Bettina stood by while we unbuckled and lifted down our traveling trunk. She did not speak a word, beyond asking if we wouldn’t wait until the gardener came. On Tish’s saying she had no time to wait, because she wanted to put kerosene in the cylinders before the engine cooled, Bettina lapsed into silence and stood by watching us.

Bettina took us upstairs. She had put Drummond’s “Natural Law in the Spiritual World” on my table and a couch was ready with pillows and a knitted slumber robe. Very gently she helped us out of our veils and dusters and closed the windows for fear of drafts.

“Dear mother is so reckless of drafts,” she remarked. “Are you sure you won’t have tea?”

“We had some blackberry cordial with us,” Aggie said, “and we all had a little on the way. We had to change a tire and it made us thirsty.”

“Change a tire!”

Aggie had taken off her bonnet and was pinning on the small lace cap she wears, away from home, to hide where her hair is growing thin. In her cap Aggie is a sweet-faced woman of almost fifty, rather ethereal. She pinned on her cap and pulled her crimps down over her forehead.

“Yes,” she observed. “A bridge went down with us and one of the nails spoiled a new tire. I told Miss Carberry the bridge was unsafe, but she thought, by taking it very fast–“

Bettina went over to Aggie and clutched her arm. “Do you mean to say,” she quavered, “that you three women went through a bridge–“

“It was a small bridge,” I put in, to relieve her mind; “and only a foot or two of water below. If only the man had not been so disagreeable–“

“Oh,” she said, relieved, “you had a man with you!”

“We never take a man with us,” Aggie said with dignity. “This one was fishing under the bridge and he was most ungentlemanly. Quite refused to help, and tried to get the license number so he could sue us.”

“Sue you!”

“He claimed his arm was broken, but I distinctly saw him move it.” Aggie, having adjusted her cap, was looking at it in the mirror. “But dear Tish thinks of everything. She had taken off the license plates.”

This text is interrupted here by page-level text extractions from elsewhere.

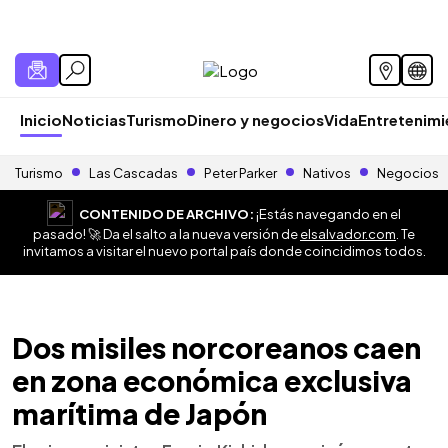
Inicio
Noticias
Turismo
Dinero y negocios
Vida
Entretenim
Turismo
Las Cascadas
Peter Parker
Nativos
Negocios
CONTENIDO DE ARCHIVO:
¡Estás navegando en el
pasado! 🚀 Da el salto a la nueva versión de
elsalvador.com
. Te
invitamos a visitar el nuevo portal país donde coincidimos todos.
Dos misiles norcoreanos caen
en zona económica exclusiva
marítima de Japón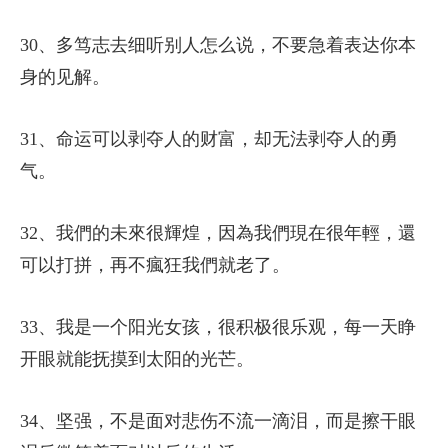
30、多笃志去细听别人怎么说，不要急着表达你本
身的见解。
31、命运可以剥夺人的财富，却无法剥夺人的勇
气。
32、我們的未來很輝煌，因為我們現在很年輕，還
可以打拼，再不瘋狂我們就老了。
33、我是一个阳光女孩，很积极很乐观，每一天睁
开眼就能抚摸到太阳的光芒。
34、坚强，不是面对悲伤不流一滴泪，而是擦干眼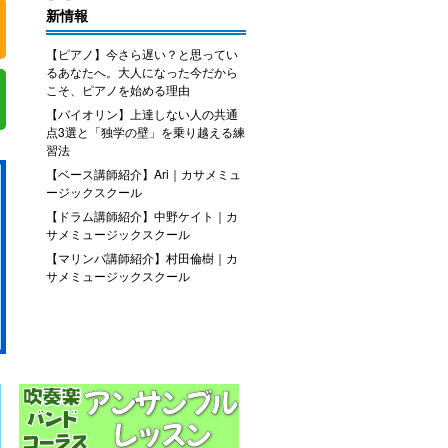
新情報
【ピアノ】今さら遅い？と思ってい
るあなたへ。大人になった今だから
こそ、ピアノを始める理由
【バイオリン】上達しない人の共通
点3選と「独学の壁」を乗り越える練
習法
【ベース講師紹介】Ari｜カサメミュ
ージックスクール
【ドラム講師紹介】中野ケイト｜カ
サメミュージックスクール
【マリンバ講師紹介】村田倫樹｜カ
サメミュージックスクール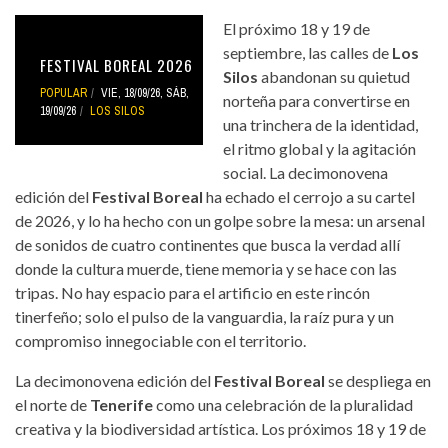
El próximo 18 y 19 de
septiembre, las calles de
Los
FESTIVAL BOREAL 2026
Silos
abandonan su quietud
POPULAR
VIE, 18/09/26
,
SÁB,
norteña para convertirse en
19/09/26
LOS SILOS
una trinchera de la identidad,
el ritmo global y la agitación
social. La decimonovena
edición del
Festival Boreal
ha echado el cerrojo a su cartel
de 2026, y lo ha hecho con un golpe sobre la mesa: un arsenal
de sonidos de cuatro continentes que busca la verdad allí
donde la cultura muerde, tiene memoria y se hace con las
tripas. No hay espacio para el artificio en este rincón
tinerfeño; solo el pulso de la vanguardia, la raíz pura y un
compromiso innegociable con el territorio.
La decimonovena edición del
Festival Boreal
se despliega en
el norte de
Tenerife
como una celebración de la pluralidad
creativa y la biodiversidad artística. Los próximos 18 y 19 de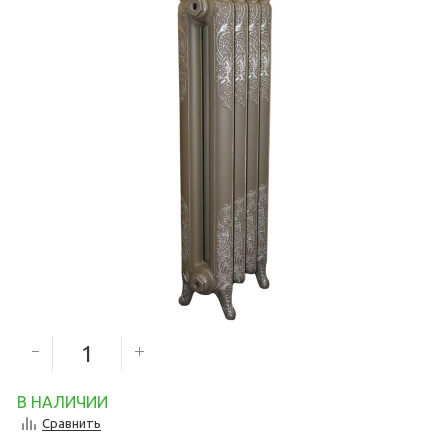
11 970
руб.
10 773
руб.
Количество секций
В НАЛИЧИИ
Сравнить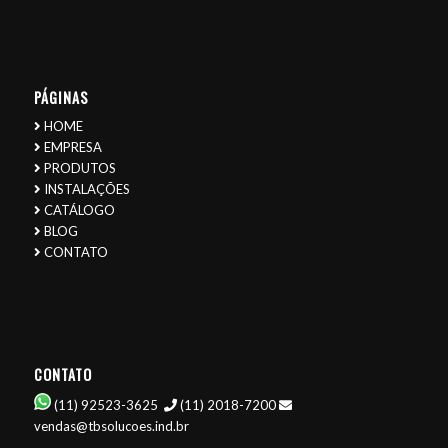
PÁGINAS
HOME
EMPRESA
PRODUTOS
INSTALAÇÕES
CATÁLOGO
BLOG
CONTATO
CONTATO
(11) 92523-3625
(11) 2018-7200
vendas@tbsolucoes.ind.br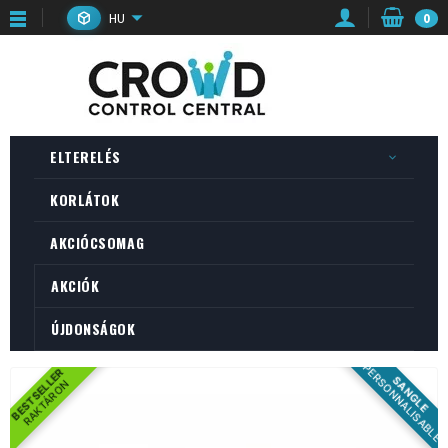
HU
0
ELTERELÉS
KORLÁTOK
AKCIÓCSOMAG
AKCIÓK
ÚJDONSÁGOK
PERSONNALISABLE
BESTSELLER
SANGLE
RAKTÁRON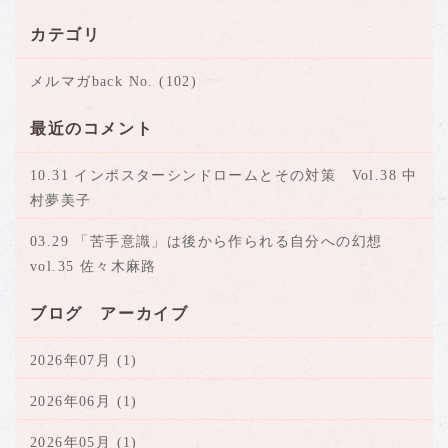
カテゴリ
メルマガback No. (102)
最近のコメント
10.31 インポスターシンドロームとその対策 Vol.38 中
村夢美子
03.29 「苦手意識」は後から作られる自分への幻想
vol.35 佐々木麻路
ブログ アーカイブ
2026年07月 (1)
2026年06月 (1)
2026年05月 (1)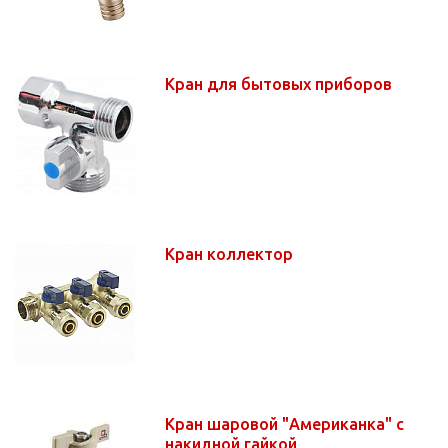
Кран для бытовых приборов
Кран коллектор
Кран шаровой "Американка" с
накидной гайкой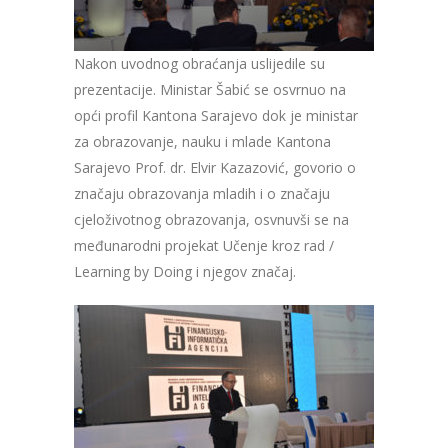
Nakon uvodnog obraćanja uslijedile su
prezentacije. Ministar Šabić se osvrnuo na
opći profil Kantona Sarajevo dok je ministar
za obrazovanje, nauku i mlade Kantona
Sarajevo Prof. dr. Elvir Kazazović, govorio o
značaju obrazovanja mladih i o značaju
cjeloživotnog obrazovanja, osvnuvši se na
međunarodni projekat Učenje kroz rad /
Learning by Doing i njegov značaj.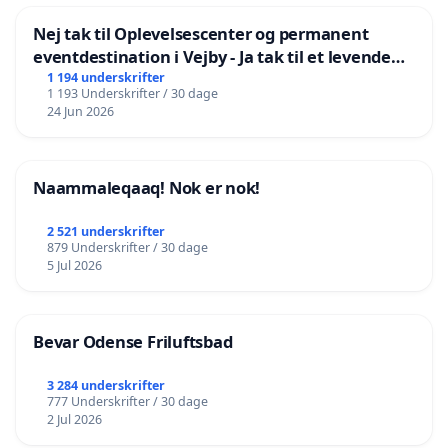
Nej tak til Oplevelsescenter og permanent
eventdestination i Vejby - Ja tak til et levende
lokalområde i balance
1 194 underskrifter
1 193 Underskrifter / 30 dage
24 Jun 2026
Naammaleqaaq! Nok er nok!
2 521 underskrifter
879 Underskrifter / 30 dage
5 Jul 2026
Bevar Odense Friluftsbad
3 284 underskrifter
777 Underskrifter / 30 dage
2 Jul 2026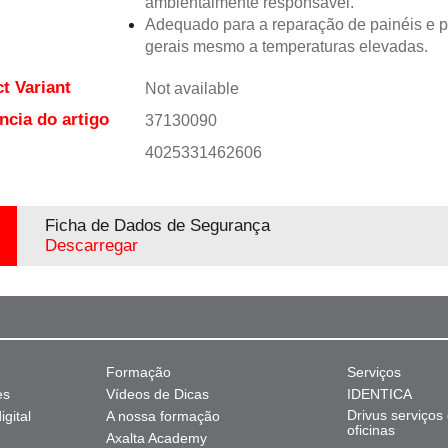
ambientalmente responsável.
Adequado para a reparação de painéis e p
gerais mesmo a temperaturas elevadas.
t Variant
Not available
ncia do artigo
37130090
4025331462606
Ficha de Dados de Segurança
Descarregar
Formação
Serviços
es
Vídeos de Dicas
IDENTICA
Drivus serviços
gital
A nossa formação
oficinas
Axalta Academy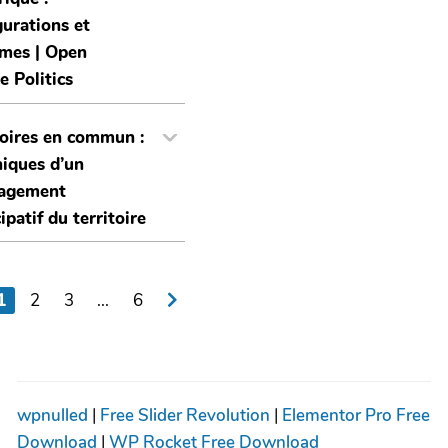
gurations et
mes | Open
e Politics
toires en commun :
iques d’un
agement
ipatif du territoire
1
2
3
...
6
wpnulled
|
Free Slider Revolution
|
Elementor Pro Free
Download
|
WP Rocket Free Download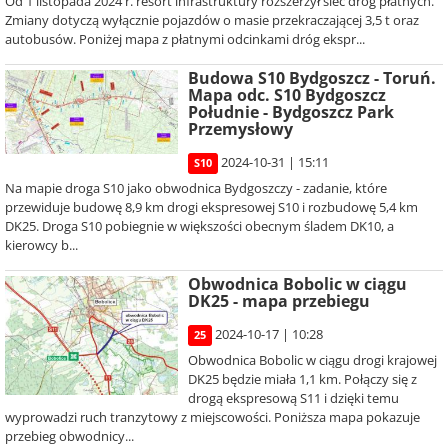
Od 1 listopada 2024 r. resort infrastruktury rozszerzył sieć dróg płatnych.
Zmiany dotyczą wyłącznie pojazdów o masie przekraczającej 3,5 t oraz
autobusów. Poniżej mapa z płatnymi odcinkami dróg ekspr...
Budowa S10 Bydgoszcz - Toruń.
Mapa odc. S10 Bydgoszcz
Południe - Bydgoszcz Park
Przemysłowy
2024-10-31 | 15:11
S10
Na mapie droga S10 jako obwodnica Bydgoszczy - zadanie, które
przewiduje budowę 8,9 km drogi ekspresowej S10 i rozbudowę 5,4 km
DK25. Droga S10 pobiegnie w większości obecnym śladem DK10, a
kierowcy b...
Obwodnica Bobolic w ciągu
DK25 - mapa przebiegu
2024-10-17 | 10:28
25
Obwodnica Bobolic w ciągu drogi krajowej
DK25 będzie miała 1,1 km. Połączy się z
drogą ekspresową S11 i dzięki temu
wyprowadzi ruch tranzytowy z miejscowości. Poniższa mapa pokazuje
przebieg obwodnicy...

Bettina had gone really pale. She seemed at a loss, and impatient at herself for being so. “You–you won’t have tea?” she asked.

“No, thank you.”

“Would you–perhaps you would prefer whiskey and soda.”

Aggie turned on her a reproachful eye. “My dear girl,” she said, “with the exception of a little home-made wine used medicinally we drink nothing. I am the secretary of the Woman’s Prohibition Party.”

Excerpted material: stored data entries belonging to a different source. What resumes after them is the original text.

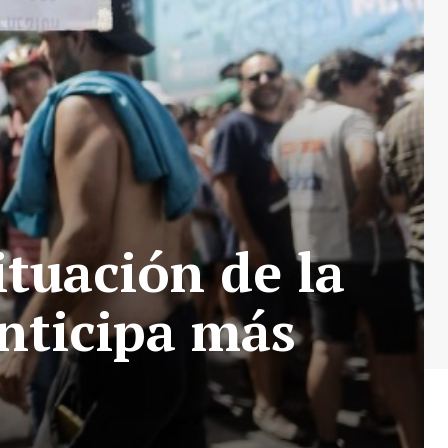
ituación de la
anticipa más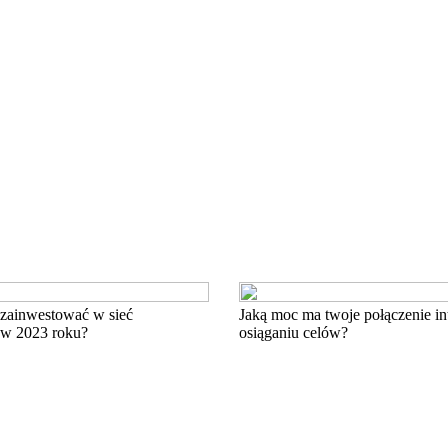
 zainwestować w sieć
Jaką moc ma twoje połączenie i
w 2023 roku?
osiąganiu celów?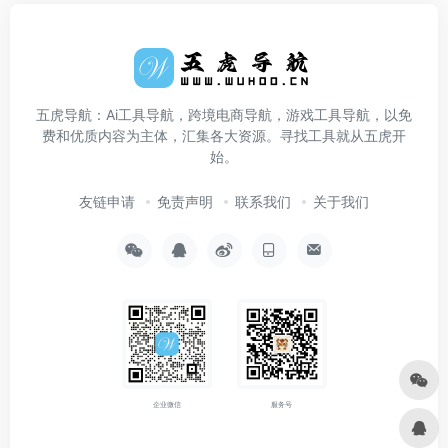
五虎导航：Ai工具导航，跨境电商导航，游戏工具导航，以免
费和优质内容为主体，汇集各大资源。寻找工具就从五虎开
始。
友链申请
免责声明
联系我们
关于我们
企业微信
服务号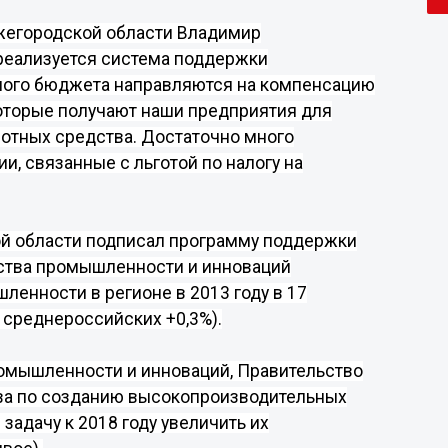
жегородской области
Владимир
реализуется система поддержки
ного бюджета направляются на компенсацию
оторые получают наши предприятия для
отных средства. Достаточно много
, связанные с льготой по налогу на
ой области подписал программу поддержки
ства промышленности и инноваций
енности в регионе в 2013 году в 17
 среднероссийских +0,3%).
омышленности и инноваций, Правительство
ва
по созданию высокопроизводительных
задачу к 2018 году увеличить их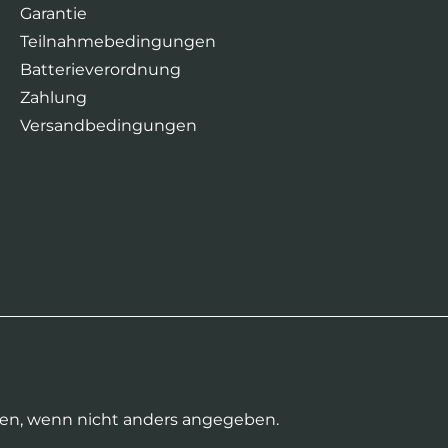
Garantie
Teilnahmebedingungen
Batterieverordnung
Zahlung
Versandbedingungen
n, wenn nicht anders angegeben.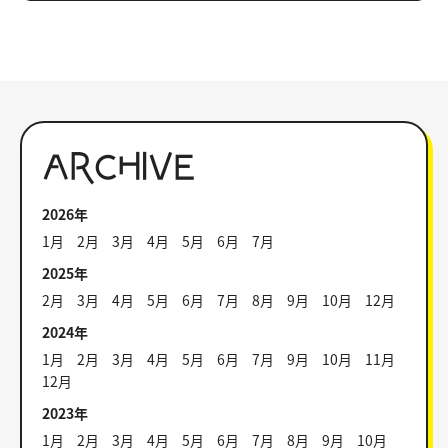
ARCHIVE
2026年
1月
2月
3月
4月
5月
6月
7月
2025年
2月
3月
4月
5月
6月
7月
8月
9月
10月
12月
2024年
1月
2月
3月
4月
5月
6月
7月
9月
10月
11月
12月
2023年
1月
2月
3月
4月
5月
6月
7月
8月
9月
10月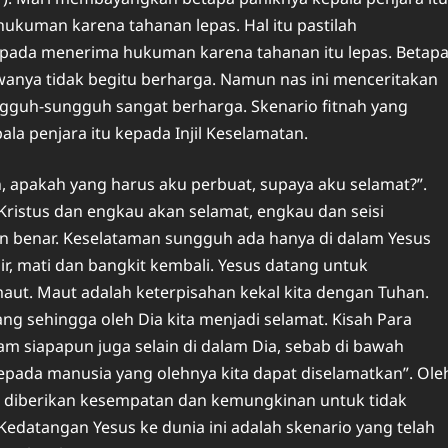
ukuman karena tahanan lepas. Hal itu pastilah
aripada menerima hukuman karena tahanan itu lepas. Betap
awanya tidak begitu berharga. Namun nas ini menceritakan
ngguh-sungguh sangat berharga. Skenario fitnah yang
la penjara itu kepada Injil Keselamatan.
n, apakah yang harus aku perbuat, supaya aku selamat?”.
ristus dan engkau akan selamat, engkau dan seisi
n benar. Keselataman sungguh ada hanya di dalam Yesus
hir, mati dan bangkit kembali. Yesus datang untuk
aut. Maut adalah keterpisahan kekal kita dengan Tuhan.
ng sehingga oleh Dia kita menjadi selamat. Kisah Para
lam siapapun juga selain di dalam Dia, sebab di bawah
 kepada manusia yang olehnya kita dapat diselamatkan”. Ole
a diberikan kesempatan dan kemungkinan untuk tidak
Kedatangan Yesus ke dunia ini adalah skenario yang telah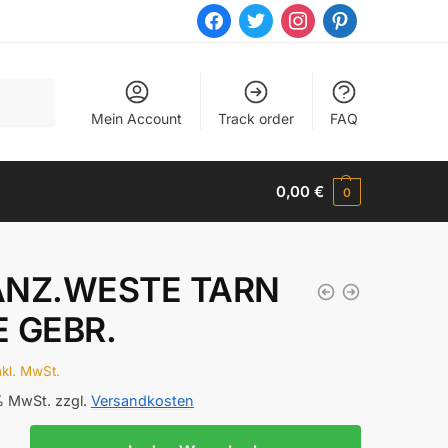
facebook
twitter
instagram
pinterest
Mein Account
Track order
FAQ
0,00
€
0
ANZ.WESTE TARN
 GEBR.
nkl. MwSt.
 % MwSt.
zzgl.
Versandkosten
.WESTE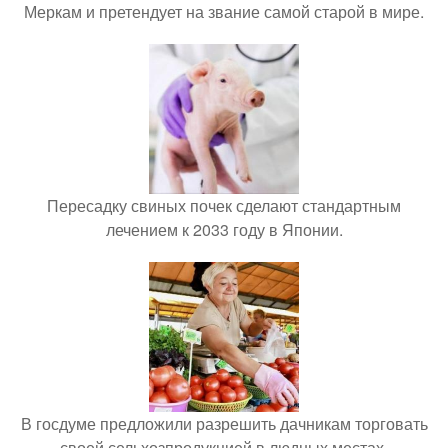
Меркам и претендует на звание самой старой в мире.
Пересадку свиных почек сделают стандартным
лечением к 2033 году в Японии.
В госдуме предложили разрешить дачникам торговать
своей сельхозпродукцией в людных местах.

Bettina left us shortly after that to arrange for putting up Letitia and Aggie. She gave them her mother’s room, and whatever impulse she may have had to put the Presbyterian Psalter by the bed, she restrained it. By midnight Drummond’s “Natural Law” had disappeared from my table and a novel had taken its place. But Bettina had not lost her air of bewilderment.

That first evening was very quiet. A young man in white flannels called, and he and Letitia spent a delightful evening on the porch talking spark-plugs and carbureters. Bettina sat in a corner and looked at the moon. Spoken to, she replied in monosyllables in a carefully sweet tone. The young man’s name was Jasper McCutcheon.

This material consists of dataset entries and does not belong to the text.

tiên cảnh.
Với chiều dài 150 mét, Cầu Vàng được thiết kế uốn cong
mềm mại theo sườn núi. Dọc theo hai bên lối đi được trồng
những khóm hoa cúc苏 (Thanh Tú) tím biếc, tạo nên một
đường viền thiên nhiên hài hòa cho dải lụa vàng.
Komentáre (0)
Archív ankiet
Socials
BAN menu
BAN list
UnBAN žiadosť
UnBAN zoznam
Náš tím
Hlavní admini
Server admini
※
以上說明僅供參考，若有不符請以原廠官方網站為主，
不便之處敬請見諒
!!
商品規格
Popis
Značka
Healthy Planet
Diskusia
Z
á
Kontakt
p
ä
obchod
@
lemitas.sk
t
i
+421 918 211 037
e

It developed that Jasper owned an old racing-car which he kept in the Bailey garage, and he and Tish went out to look it over. They very politely asked us all to go along, but Bettina refusing, Aggie and I sat with her and looked at the moon.

Aggie in her capacity as chaperon, or as one of an association of chaperons, used the opportunity to examine Bettina on the subject of Jasper.

“He seems a nice boy,” she remarked. Aggie’s idea of a nice boy is one who in summer wears fresh flannels outside, in winter less conspicuously. “Does he live near?”